About Bonaire

A dry and windy island yet bursting with colour, Bonaire is a gem of a destination The Tourism Board and STINAPA (Stichting Nationale Parken Nederlands Antillen) work hard to ensure a balance between nature and the many visitors to the island.

 

It’s brightly painted buildings, the shimmering turquoise bay, the giant pyramids of salt standing alongside the strikingly pink waters, the vivid green and yellow lorikeets and the flocks of coral pink flamingos all leave a lasting impression of colour.

 

Just 24 miles (39km) long by 3-7 miles (5-11km) wide, Bonaire lies 50 miles north of Venezuela and outside of the hurricane belt. Its easterly trade winds blow year round with the higher winds prevailing generally from mid-December through to August.

 

The average yearly temperature is 28°C (82°F), sea temperature 27°C (80°F) and rainfall approximately 22 inches. The main languages are Papiamentu and Dutch, but English and Spanish are also widely spoken.


The local currency is the US dollar.


Bonaire was part of the Netherlands Antilles until the country's dissolution on 10 October 2010, when the island (including Klein Bonaire) became a special municipality within the country of the Netherlands.

 

Home to five of the PWA (Professional Windsurfers Association) top freestyle Windsurfers, the flat shallow water of Lac Bay provides a fantastic training ground for freestyle, it’s great for blasting and safe for children and beginners.
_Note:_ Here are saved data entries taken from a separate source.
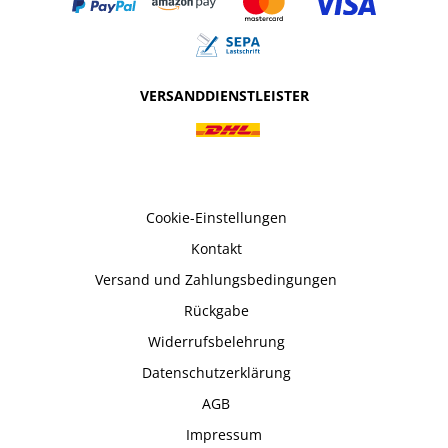
VERSANDDIENSTLEISTER
Cookie-Einstellungen
Kontakt
Versand und Zahlungsbedingungen
Rückgabe
Widerrufsbelehrung
Datenschutzerklärung
AGB
Impressum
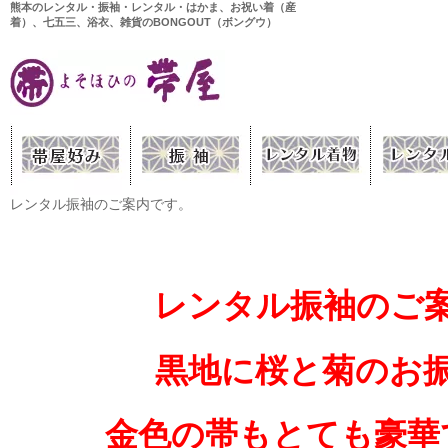
熊本のレンタル・振袖・レンタル・はかま、お祝い着（産
着）、七五三、浴衣、雑貨のBONGOUT（ボングウ）
レンタル振袖のご案内です。
レンタル振袖のご
黒地に桜と菊のお
金色の帯もとても豪華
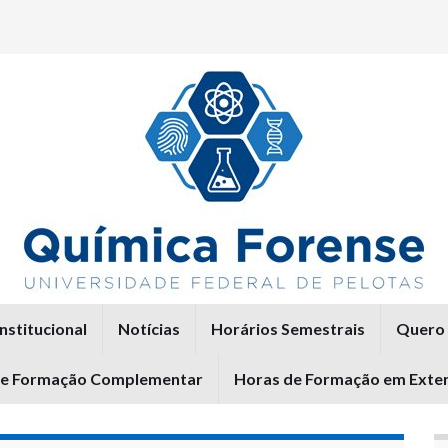
Institucional
Notícias
Horários Semestrais
Quero 
de Formação Complementar
Horas de Formação em Exte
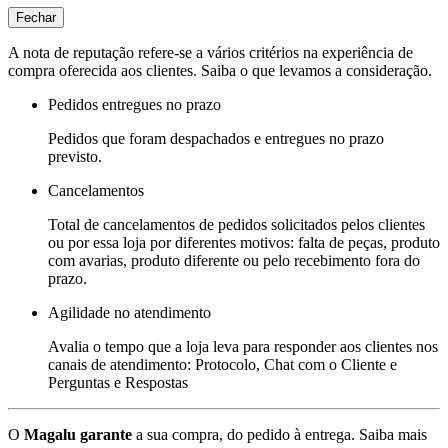
Fechar
A nota de reputação refere-se a vários critérios na experiência de
compra oferecida aos clientes. Saiba o que levamos a consideração.
Pedidos entregues no prazo
Pedidos que foram despachados e entregues no prazo
previsto.
Cancelamentos
Total de cancelamentos de pedidos solicitados pelos clientes
ou por essa loja por diferentes motivos: falta de peças, produto
com avarias, produto diferente ou pelo recebimento fora do
prazo.
Agilidade no atendimento
Avalia o tempo que a loja leva para responder aos clientes nos
canais de atendimento: Protocolo, Chat com o Cliente e
Perguntas e Respostas
O
Magalu garante
a sua compra, do pedido à entrega.
Saiba mais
Many people that you meet on the beach just keep coming back.


As well as windsurfing there are many other activities including some of the best diving in the World with visibility averaging over 30m (100 feet). It is possible to dive and snorkel directly from many hotels both day and night The Island’s first dive operation was set up in 1963 by Captain Don Stewart at Flamingo Beach. He has played a major role in the formation of Bonaire’s Marine Park and reef preservation.


A Kiteboarding School (www.kiteboardingbonaire.com) operates at Atlantis Beach providing instruction, equipment hire and a rescue boat.

 

Cycling is becoming more and more popular with tours into the Kunuku (outback) and around the Island.

 

The Mangrove Info and Kayak Centre (http://www.mangrovecenter.com/ and ) offer Kayaking and snorkel trips through the Mangroves - the mangrove forest of Lac Bay is one of the best preserved mangrove forests in the Caribbean.
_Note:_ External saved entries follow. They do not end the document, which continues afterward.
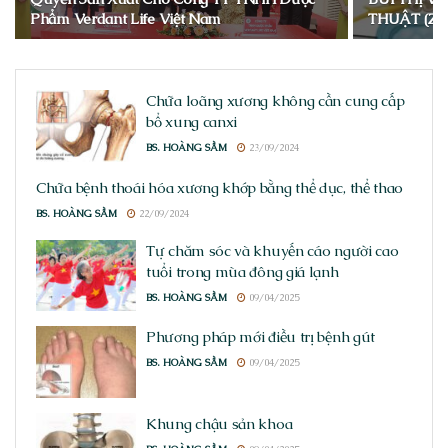
Phẩm Verdant Life Việt Nam
THUẬT (Z
Chữa loãng xương không cần cung cấp
bổ xung canxi
BS. HOÀNG SẦM
23/09/2024
Chữa bệnh thoái hóa xương khớp bằng thể dục, thể thao
BS. HOÀNG SẦM
22/09/2024
Tự chăm sóc và khuyến cáo người cao
tuổi trong mùa đông giá lạnh
BS. HOÀNG SẦM
09/04/2025
Phương pháp mới điều trị bệnh gút
BS. HOÀNG SẦM
09/04/2025
Khung chậu sản khoa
Bonaire consists mainly out of limestone (fossile coral reefs), there are many caves on the island (http://www.outdoorbonaire.com/)
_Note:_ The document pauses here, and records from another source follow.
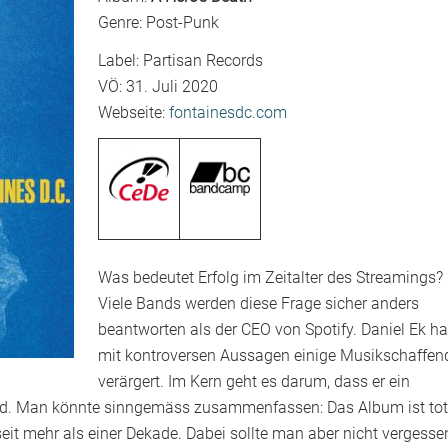
Genre: Post-Punk
Label: Partisan Records
VÖ: 31. Juli 2020
Webseite:
fontainesdc.com
Was bedeutet Erfolg im Zeitalter des Streamings?
Viele Bands werden diese Frage sicher anders
beantworten als der CEO von Spotify. Daniel Ek ha
mit kontroversen Aussagen einige Musikschaffen
verärgert. Im Kern geht es darum, dass er ein
wird. Man könnte sinngemäss zusammenfassen: Das Album ist tot
eit mehr als einer Dekade. Dabei sollte man aber nicht vergesse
Various sailing charter operators can be found on the Island. Bonaire offers excellent deep sea and light tackle fishing and is rated as one of the best bonefishing destinations in the world.


The Washington Slaagbaai National Park makes for a great day out, but you must use a 4-wheel drive type vehicle because of the rugged terrain. There are dive and snorkel sites and plenty of places to picnic along the way. If you’re into hiking then you might fancy a walk up Brandaris Hill (241 meters/784 feet) the highest point on Bonaire. The round-trip takes about 2 to 3 hours. The trail is well marked and easy to follow. From the top you get a great view of the island and on a clear day you might be able to see Curacao and Venezuela.

 

The Park is a Nature Sanctuary located at the northern end of Bonaire. Formerly two land plantations supplying salt, charcoal, aloe extract, divi divi pods and goats for export to Curacao and Europe it comprises some 14,000 acres.

 

Another worthwhile expedition is to Klein Bonaire: a nature reserve of around 1500 acres, accessible by water taxi. Great for snorkelling and picnicking (though you might need to take some shade) it is a nesting site for turtles: www.bonaireturtles.org

 

The Salt Pans provide a great photo opportunity and the Pekelmeer is a pretty drive and one of the most important breeding grounds for the southern Caribbean flamingo population (+/- 6,500).

 

History and Culture

Believed to have arrived around 1300, Arawak Indians from Venezuela were the first inhabitants of the island. Alonso de Ojeda and Amerigo Vespucci arrived in 1499 and claimed Bonaire for the Spaniards. The Dutch took possession in 1636. African slaves were brought to the Island in the late 1600s to work on the plantations and harvesting salt. Between 1799 and 1816 the Island was occupied on and off by various countries and individuals.The Island returned to the Dutch in 1816.

Salt production slowed with the abolition of slavery in 1863. However, in the 1960s, a US Company designed new solar slat works revitalising the industry.

 

Today salt production is still a major industry on the Island along with tourism.

 

Kralendijk airport was built in 1943, and today Bonaire is on the itinerary for many of the large cruise liners that travel around the Caribbean Sea.